Abstract

Subendocardial resection is an established surgical technique for the treatment of ventricular tachycardia associated with prior myocardial infarction. Preoperative factors predictive of survival and functional outcome after surgery have not been completely characterized. We hypothesized that a quantitative assessment of regional wall motion would be a sensitive predictor of both survival and functional outcome after subendocardial resection. This was retrospectively tested in a group of 80 patients with prior anterior myocardial infarction who had undergone subendocardial resection for sustained ventricular tachycardia at out institution. Centerline chord motion analysis was used to derive a wall motion score from the preoperative contrast right anterior oblique ventriculogram. Multivariate analysis revealed wall motion score to be a significant independent predictor of both long-term survival (p < 0.01) and New York Heart Association (NYHA) functional class I or II status at 6 months (p < 0.01) and at 24 months (p < 0.001) after surgery.
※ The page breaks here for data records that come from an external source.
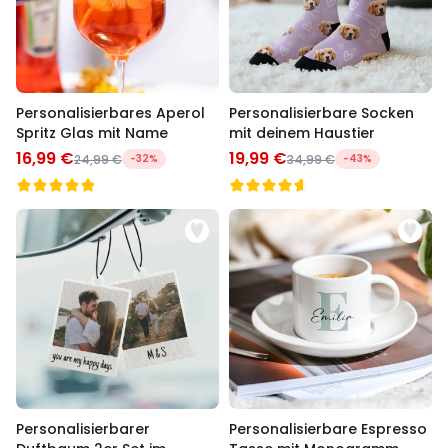
Personalisierbares Aperol
Personalisierbare Socken
Spritz Glas mit Name
mit deinem Haustier
16,99 €
19,99 €
24,99 €
-32%
34,99 €
-43%
Personalisierbarer
Personalisierbare Espresso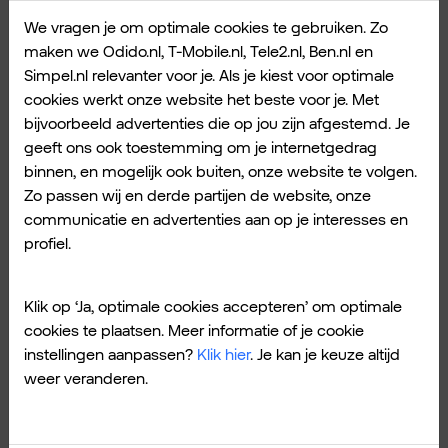
We vragen je om optimale cookies te gebruiken. Zo
maken we Odido.nl, T-Mobile.nl, Tele2.nl, Ben.nl en
Simpel.nl relevanter voor je. Als je kiest voor optimale
cookies werkt onze website het beste voor je. Met
bijvoorbeeld advertenties die op jou zijn afgestemd. Je
geeft ons ook toestemming om je internetgedrag
binnen, en mogelijk ook buiten, onze website te volgen.
Zo passen wij en derde partijen de website, onze
communicatie en advertenties aan op je interesses en
profiel.
Odido Extra en HBO Max.
Klik op ‘Ja, optimale cookies accepteren’ om optimale
Zit jij al klaar voor The Last of Us seizoen 2?
cookies te plaatsen. Meer informatie of je cookie
Met een Odido abonnement kan je kiezen uit
instellingen aanpassen?
Klik hier
. Je kan je keuze altijd
Extra’s
. Zoals een abonnement op
HBO Max
.
weer veranderen.
Ben je al geabonneerd op HBO Max? Dan kan
je dat makkelijk overzetten naar je
Odido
Patients with a wall motion score of > 16%, compared with patients with a wall motion score of < or = 16%, had a better 5-year actuarial survival (74% versus 45%, p = 0.02) and were more likely to be NYHA class I or II at 6 months (87% versus 58%, p < 0.01) and at 24 months (82% versus 34%, p < 0.0001) after subendocardial resection. A wall motion score derived from centerline chord motion analysis is a sensitive predictor of survival and functional outcome after subendocardial resection. Patients with a wall motion score of > 16% have an excellent prognosis after subendocardial resection. In contrast, patients with a wall motion score of < or = 16% have a poorer outcome and should be considered candidates only if other forms of therapy have failed or are unavailable.